5) Don’t get an LLC until you have employees

Noooo. See all the examples above. Also, another common issue is misclassification. If a former independent contractor files a suit against you claiming that they should have been an employee, you will want an LLC. It is true that having employees and contractors increase your liability. Thus, you definitely will want an entity to protect you once you start hiring, but it’s most likely still a good idea to form one before.

6) Before deciding if you need an LLC call your tax person/CPA/tax pro

Ok, this isn’t awful advice but it’s a pet peeve of mine. The point I want to make is that tax pros are there to give you tax advice. It’s one factor in determining your business structure. As I noted above, converting to an LLC has no impact on your income taxes. Over and over again I see in Facebook groups people stating that their tax professional told them there was no reason to get an LLC.

What they don’t realize is that the tax person is not an attorney. They are not advising on risk or legal structure. Also, when you are ready to form an LLC, you will need an operating agreement which is a legal document that should be prepared by a licensed attorney.
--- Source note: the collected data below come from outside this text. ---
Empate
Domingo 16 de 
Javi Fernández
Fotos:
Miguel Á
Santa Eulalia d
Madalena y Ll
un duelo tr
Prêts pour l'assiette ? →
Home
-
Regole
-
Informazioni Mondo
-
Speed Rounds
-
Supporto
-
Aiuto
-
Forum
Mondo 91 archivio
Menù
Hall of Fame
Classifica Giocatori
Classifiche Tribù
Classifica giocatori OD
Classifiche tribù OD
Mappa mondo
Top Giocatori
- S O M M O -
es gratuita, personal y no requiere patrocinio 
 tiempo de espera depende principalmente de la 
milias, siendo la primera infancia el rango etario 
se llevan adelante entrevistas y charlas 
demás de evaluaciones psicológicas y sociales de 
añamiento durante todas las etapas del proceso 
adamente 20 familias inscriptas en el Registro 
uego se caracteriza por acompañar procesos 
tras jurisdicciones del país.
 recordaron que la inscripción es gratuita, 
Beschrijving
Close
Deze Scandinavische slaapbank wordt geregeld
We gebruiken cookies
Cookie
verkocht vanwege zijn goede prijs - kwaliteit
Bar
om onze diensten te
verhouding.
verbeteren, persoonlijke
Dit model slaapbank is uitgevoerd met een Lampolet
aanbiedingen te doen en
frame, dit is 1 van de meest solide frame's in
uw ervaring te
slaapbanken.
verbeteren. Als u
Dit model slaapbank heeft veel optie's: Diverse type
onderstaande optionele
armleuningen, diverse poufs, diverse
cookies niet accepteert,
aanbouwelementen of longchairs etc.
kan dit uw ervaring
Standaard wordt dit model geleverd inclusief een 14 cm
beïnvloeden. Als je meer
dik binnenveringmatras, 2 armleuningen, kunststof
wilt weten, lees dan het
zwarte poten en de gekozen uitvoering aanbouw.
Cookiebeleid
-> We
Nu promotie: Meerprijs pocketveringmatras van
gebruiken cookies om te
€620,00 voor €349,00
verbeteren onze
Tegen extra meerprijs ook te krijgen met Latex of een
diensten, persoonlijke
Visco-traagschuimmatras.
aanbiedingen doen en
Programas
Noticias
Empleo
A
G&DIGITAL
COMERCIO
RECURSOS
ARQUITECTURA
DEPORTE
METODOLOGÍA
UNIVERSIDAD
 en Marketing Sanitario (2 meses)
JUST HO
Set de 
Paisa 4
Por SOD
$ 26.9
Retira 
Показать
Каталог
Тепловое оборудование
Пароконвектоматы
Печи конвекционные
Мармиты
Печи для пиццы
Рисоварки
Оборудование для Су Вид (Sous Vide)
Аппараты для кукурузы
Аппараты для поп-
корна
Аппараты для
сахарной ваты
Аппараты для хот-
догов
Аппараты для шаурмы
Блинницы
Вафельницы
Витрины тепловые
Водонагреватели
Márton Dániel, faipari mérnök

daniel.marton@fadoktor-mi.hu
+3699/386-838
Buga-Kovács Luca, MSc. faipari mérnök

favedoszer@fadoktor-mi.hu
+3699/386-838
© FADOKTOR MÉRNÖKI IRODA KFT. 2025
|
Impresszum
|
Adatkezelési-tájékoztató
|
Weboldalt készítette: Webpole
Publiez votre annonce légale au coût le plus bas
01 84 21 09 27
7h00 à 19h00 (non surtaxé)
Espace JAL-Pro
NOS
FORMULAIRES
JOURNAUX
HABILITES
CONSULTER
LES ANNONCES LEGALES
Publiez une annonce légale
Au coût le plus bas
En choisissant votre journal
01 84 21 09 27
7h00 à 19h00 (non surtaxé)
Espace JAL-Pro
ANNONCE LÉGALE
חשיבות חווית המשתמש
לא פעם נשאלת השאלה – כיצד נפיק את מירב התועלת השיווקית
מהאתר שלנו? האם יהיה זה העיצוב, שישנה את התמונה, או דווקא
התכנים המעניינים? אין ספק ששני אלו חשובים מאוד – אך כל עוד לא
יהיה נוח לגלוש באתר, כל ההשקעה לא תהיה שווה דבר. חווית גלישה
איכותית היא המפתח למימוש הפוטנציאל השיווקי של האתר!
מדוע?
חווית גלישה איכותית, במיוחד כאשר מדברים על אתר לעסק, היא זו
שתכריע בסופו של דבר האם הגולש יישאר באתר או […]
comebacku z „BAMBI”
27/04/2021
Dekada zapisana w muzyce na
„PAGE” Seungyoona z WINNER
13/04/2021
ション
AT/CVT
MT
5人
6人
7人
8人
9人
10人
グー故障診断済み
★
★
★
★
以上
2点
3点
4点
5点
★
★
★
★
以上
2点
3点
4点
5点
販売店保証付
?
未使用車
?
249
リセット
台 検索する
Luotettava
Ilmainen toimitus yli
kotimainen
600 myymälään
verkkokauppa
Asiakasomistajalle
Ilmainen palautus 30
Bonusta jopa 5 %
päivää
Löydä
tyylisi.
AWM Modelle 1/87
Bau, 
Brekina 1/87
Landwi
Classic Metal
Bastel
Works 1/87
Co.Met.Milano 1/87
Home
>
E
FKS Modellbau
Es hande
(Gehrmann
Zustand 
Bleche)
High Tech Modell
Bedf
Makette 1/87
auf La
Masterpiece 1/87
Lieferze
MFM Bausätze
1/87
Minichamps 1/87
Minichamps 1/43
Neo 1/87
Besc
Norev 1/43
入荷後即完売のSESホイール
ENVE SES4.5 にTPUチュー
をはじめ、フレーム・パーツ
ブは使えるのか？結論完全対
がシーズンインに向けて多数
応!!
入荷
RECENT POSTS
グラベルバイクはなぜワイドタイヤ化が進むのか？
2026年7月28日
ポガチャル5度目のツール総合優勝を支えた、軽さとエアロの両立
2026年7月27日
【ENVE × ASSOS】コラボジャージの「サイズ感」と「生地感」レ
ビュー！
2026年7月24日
I advise pretty much anyone netting less than $50,000 in their business to form an LLC. If you’re above that threshold, then there are other options, like an s corp, that may save you on taxes. In that case, you should absolutely talk to a tax professional, but you will still want to use an attorney to form the entity. Also, I need to give the caveat that things are more complex in partnerships. There are definitely tax concerns if you’re contributing cash or property into the business and you need a good attorney and tax person even if you plan to take years to reach profitability.

7) You can’t get sued if you have an LLC

Wrong. You absolutely can. Clients and customers and vendors and whoever can sue you. Typically, with the LLC the difference is that they’re only going to be able to lay their hands on your business assets to settle the suit. Of course, there are exceptions to this as well.

If you comingle your funds, don’t abide by the formalities required of LLCs (having an operating agreement, separate bank account, etc.) then a plaintiff may be able to go after your personal assets. This is another reason to work with an attorney to set up your LLC properly. Also, if you commit fraud. Don’t commit fraud. Your entity won’t protect you.

8) If you’re in an LLC with a business partner, the LLC will pay the taxes and after that, you will be required to pay personal income tax. This is why a single member LLC is better.

No. Wrong. LLCs are still generally pass-through entities, which means the entity does not pay tax. Here’s how it actually works.

Assume Betty and Sue are business partners with an LLC. They have not filed an s election, so they are taxed under the normal, default rules of a partnership. They brought in $100,000 in 2018 and had business expenses of $20,000. They are 50/50 partners in the business for all purposes.

Betty and Sue need to file a IRS Form 1065, which is a partnership tax return. On that document, they report their income and expenses. Since they’re 50/50 partners, everything is divided in half and they both end up reporting $50,000 in income and $10,000 in expenses on their personal returns. The outcome is exactly the same as if they had both had their own businesses bringing in half of what they did as partners.

9) An LLC is a corporation. It’s required to have more than one partner.

This is the opposite of true. A corporation is a corporation. An LLC is an LLC. Those are two different things. You can have a LLC with one owner, we call this a single member LLC or with two owners, a multi-member LLC. Corporations can also have one or multiple owners.

10) Form your LLC is ___ state because it’s better.

This is a super loaded answer. In some cases, you may want to form in a specific state, but most often you will want to form wherever you’re operating your business. I have an entire blog on this topic, so if you want more info on this one, check it out.

The lessons to be learned:

Many people may get correct advice based on their business structure but they then generalize it to everyone. If you’re ever reading through a social media thread where people are provided legal and tax guidance consider that the advice was likely specific to their business, state, or industry.